Néanmoins, le pouvoir politique est parfaitement dans son droit lorsqu’il lance des investigations pour identifier le, ou les auteurs de fuites intempestives. Aucun pouvoir, aussi démocratique soit-il, ne peut tolérer de déloyauté de la part de ceux qui ont pour vocation de le servir (hauts fonctionnaires, membres des cabinets ministériels, militaires). S’ils sont en désaccord avec les pratiques de ce pouvoir, il leur est toujours loisible de démissionner, avec ou sans bruit, pour se mettre en phase avec leur conscience. Ils ne risquent pas grand chose, sinon de perdre des primes et l’ivresse quotidienne de la proximité du pouvoir.
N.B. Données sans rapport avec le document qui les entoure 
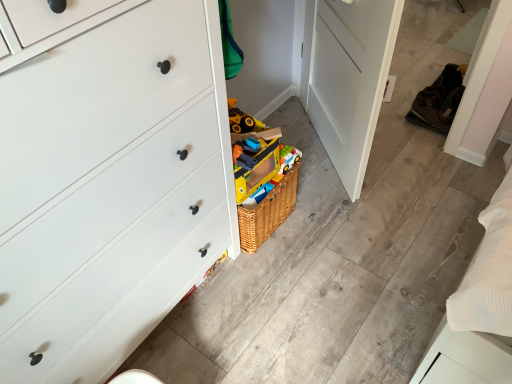
Question: Is brown suede shoe at right, the 2th shoe when ordered from right to left, far from white matte chest of drawers at left?

Choices:
 (A) no
 (B) yes

Answer: (B)

Question: Does brown suede shoe at right, the first shoe in the left-to-right sequence, have a greater height compared to white matte chest of drawers at left?

Choices:
 (A) yes
 (B) no

Answer: (B)

Question: From the image's perspective, does brown suede shoe at right, the first shoe in the left-to-right sequence, appear lower than white matte chest of drawers at left?

Choices:
 (A) no
 (B) yes

Answer: (A)

Question: Is brown suede shoe at right, the 2th shoe when ordered from right to left, smaller than white matte chest of drawers at left?

Choices:
 (A) no
 (B) yes

Answer: (B)

Question: Considering the relative sizes of brown suede shoe at right, the 2th shoe when ordered from right to left, and white matte chest of drawers at left in the image provided, is brown suede shoe at right, the 2th shoe when ordered from right to left, wider than white matte chest of drawers at left?

Choices:
 (A) yes
 (B) no

Answer: (B)

Question: Is the depth of brown suede shoe at right, the 2th shoe when ordered from right to left, less than that of white matte chest of drawers at left?

Choices:
 (A) yes
 (B) no

Answer: (B)

Question: Is brown leather shoe at right, the 2th shoe in the left-to-right sequence, to the right of brown suede shoe at right, the first shoe in the left-to-right sequence, from the viewer's perspective?

Choices:
 (A) yes
 (B) no

Answer: (A)

Question: From a real-world perspective, is brown leather shoe at right, the 2th shoe in the left-to-right sequence, positioned under brown suede shoe at right, the 2th shoe when ordered from right to left, based on gravity?

Choices:
 (A) yes
 (B) no

Answer: (B)

Question: Considering the relative sizes of brown leather shoe at right, the 2th shoe in the left-to-right sequence, and brown suede shoe at right, the 2th shoe when ordered from right to left, in the image provided, is brown leather shoe at right, the 2th shoe in the left-to-right sequence, smaller than brown suede shoe at right, the 2th shoe when ordered from right to left,?

Choices:
 (A) yes
 (B) no

Answer: (B)

Question: From the image's perspective, does brown leather shoe at right, the 2th shoe in the left-to-right sequence, appear lower than brown suede shoe at right, the first shoe in the left-to-right sequence?

Choices:
 (A) yes
 (B) no

Answer: (B)

Question: Is brown leather shoe at right, which appears as the first shoe when viewed from the right, looking in the opposite direction of brown suede shoe at right, the first shoe in the left-to-right sequence?

Choices:
 (A) no
 (B) yes

Answer: (A)

Question: Are brown leather shoe at right, which appears as the first shoe when viewed from the right, and brown suede shoe at right, the first shoe in the left-to-right sequence, far apart?

Choices:
 (A) no
 (B) yes

Answer: (A)

Question: Is white matte chest of drawers at left thinner than brown suede shoe at right, the first shoe in the left-to-right sequence?

Choices:
 (A) yes
 (B) no

Answer: (B)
En France, le goulag s’appelle Limoges ou la Guyane (pas le bagne, la préfecture !) avec maintien intégral du salaire et des avantages sociaux.

Par conséquent, autant la traque de David Sénat était légitime, autant le raccourci consistant à le faire aux pattes en allant fouiner dans les poubelles téléphoniques de Gérard Davet relève d’une coupable paresse flicarde. La DCRI a franchi la ligne rouge en remontant, via un journaliste, jusqu’à un informateur, et cela doit être sanctionné, administrativement, et politiquement s’il y a lieu.
Faut-il pour autant se lancer tête baissée dans une vision manichéenne de cette histoire, dont le contexte est opportunément passé sous silence par ceux qui veulent en faire une machine à tronçonner Nicolas Sarkozy ? Rappelons, pour ceux dont la mémoire est lacunaire, que le « Neuillygate », sous-produit des bisbilles internes de la famille Bettencourt, doit beaucoup à la publication, par Mediapart, puis par Le Monde d’enregistrements de conversations téléphoniques de Liliane Bettencourt, volés par un maître d’hôtel indélicat qui les a transmis à des journalistes. Ces conversations relevaient, pour partie, du secret garanti aux entretiens d’un avocat avec sa cliente. On peut comprendre, sans l’excuser, que la hiérarchie policière ait pris quelque ombrage de ces méthodes de voyous, utilisées par des gens qui se drapent constamment dans la toge de la vertu journalistique. Ils ont répondu à cette provocation par la pire des méthodes, celle consistant à calquer son comportement sur celui des délinquants à carte de presse.

Cela est d’autant plus regrettable que ce faux-pas valide les élucubrations insensées de la juge Isabelle Prévost-Desprez qui s’épanche, dans le livre à scandale de Gérard Davet et Fabrice Lhomme, sur les dessous de l’affaire Bettencourt. Même un vieux compagnon d’armes d’Edwy Plenel en matière d’investigation musclée, Hervé Gattegno estime que cette juge s’est conduite, en l’occurrence, comme la pire des concierges qui n’a rien vu, mais qui sait tout par ouï-dire.

Mais ce n’est pas tout. La semaine prochaine, Jean-Noël Guérini, président du conseil général des Bouches-du-Rhône devrait être mis en examen pour divers délits allant de la prise d’illégales d’intérêts à l’association de malfaiteurs dans le cadre de ses fonctions électives. Pour le coup, le ventilateur à matière fécale va s’orienter du côté gauche, éclaboussant la plupart des candidats à la primaire socialiste. Ces derniers, à l’exception notable d’Arnaud Montebourg, ont tous, à un moment ou à un autre de leur parcours politique, bénéficié des faveurs du patron des socialistes rhodanibucaux. Cette fédération du parti est mûre comme un furoncle : le pus ne demande qu’à sortir…

Si l’on ajoute à cela le prochain retour de DSK, et la vindicte de son épouse pour tous ceux qui ont « manqué » à l’ex-directeur du FMI, nous voilà partis pour un automne de rêve.